そんな事より皆さん、ちょっと聞いてくれよ。ホケーイとあんま関係ないけどさ。
このあいだ、殺人事件の容疑者にされたんです。容疑者。
そして法廷に行ったら、なんか人がめちゃくちゃいっぱいで汗臭いんです。
で、よく見てたらなんか証言を強要されて、あなたは実は日本語が話せる、とか言ってるんです。
もうね、アホかと。馬鹿かと。
お前らな、俺が日本語喋れる如きで普段ラミロアしか見てないやつらがにこっち見てんじゃねーよ、ボケが。
日本語だよ、日本語。
なんか裁判官も驚いているし。法廷全体でびっくりか。おめでてーな。
よーしこれは非常に重要なことですなー、とか言ってるの。
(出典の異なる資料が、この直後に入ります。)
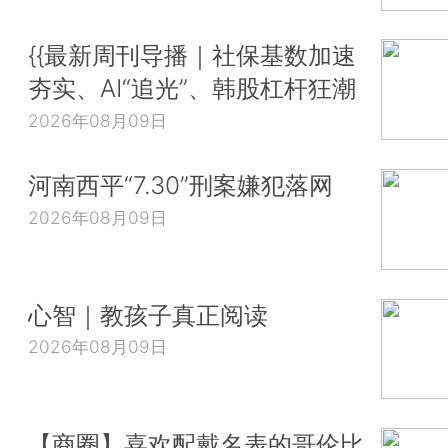
{{最新周刊导播｜社保基数加速
夯实、AI“追光”、韩股杠杆狂潮
2026年08月09日
河南西平“7.30”刑案嫌犯落网
2026年08月09日
心智｜教孩子真正阅读
2026年08月09日
【商圈】喜欢配戴名表的哥伦比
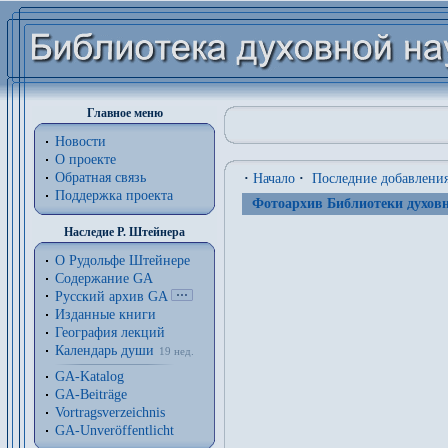
Главное меню
Новости
О проекте
Обратная связь
·
Начало
·
Последние добавлени
Поддержка проекта
Фотоархив Библиотеки духовн
Наследие Р. Штейнера
О Рудольфе Штейнере
Содержание GA
Русский архив GA
Изданные книги
География лекций
Календарь души
19 нед.
GA-Katalog
GA-Beiträge
Vortragsverzeichnis
GA-Unveröffentlicht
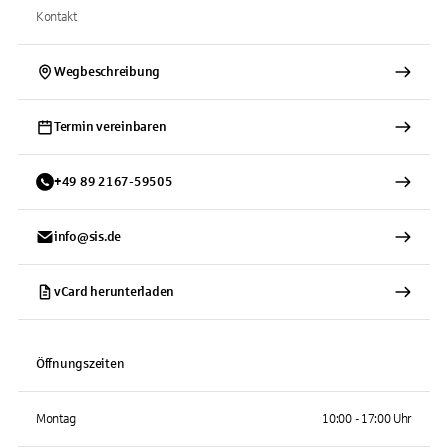
Kontakt
Wegbeschreibung
Termin vereinbaren
+
49
89
2167-59505
info@sis.de
vCard herunterladen
Öffnungszeiten
Montag
10:00 - 17:00 Uhr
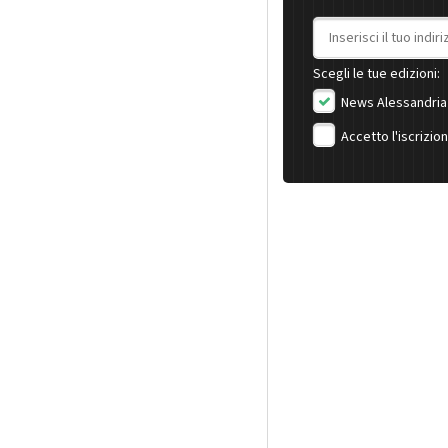
Indirizzo email
Scegli le tue edizioni:
News Alessandria
Accetto l'iscrizio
もう見てらんない。
お前らな、日本語喋ってやるから少し落ち着けよと。
法廷ってのはな、もっと殺伐としてるべきなんだよ。
Uの字テーブルの向かいに座った法廷官といつ喧嘩が始まってもおかしくない、
嘘を突き通すかバレるか、そんな雰囲気がいいんじゃねーか。女子供は、すっこんでろ。
で、やっと日本語の件が落ち着いたと思ったら、隣の弁護士(確かオドロキ)が、あなたはマユの密輸をしていた、とか言ってるんです。
そこでまたぶち切れですよ。
あのな、余罪追求なんてきょうび流行んねーんだよ。ボケが。
得意げな顔して何が、マユの密輸をしていた、だ。
お前は本当にマユの密輸に興味があるのかと問いたい。問い詰めたい。小1時間問い詰めたい。
お前、証人の細かい素性を知りたいだけちゃうんかと。
密輸通の俺から言わせてもらえば今、密輸通の間での最新流行はやっぱり、
ギターケースにしのばせる、これだね。
外国から来た人に木製のギターケースをプレゼント。これが通の運搬の仕方。
ギターケースってのはマユが多めに入れられる。そん代わり出国検査が甘め。これ。
で、それに密輸後に起動する発火装置。これ最強。
しかしこれをやると次から職員にマークされるという危険も伴う、諸刃の剣。
素人にはお薦め出来ない。
まあお前ら日本人は、ラミロアのポストカードでも見てなさいってこった。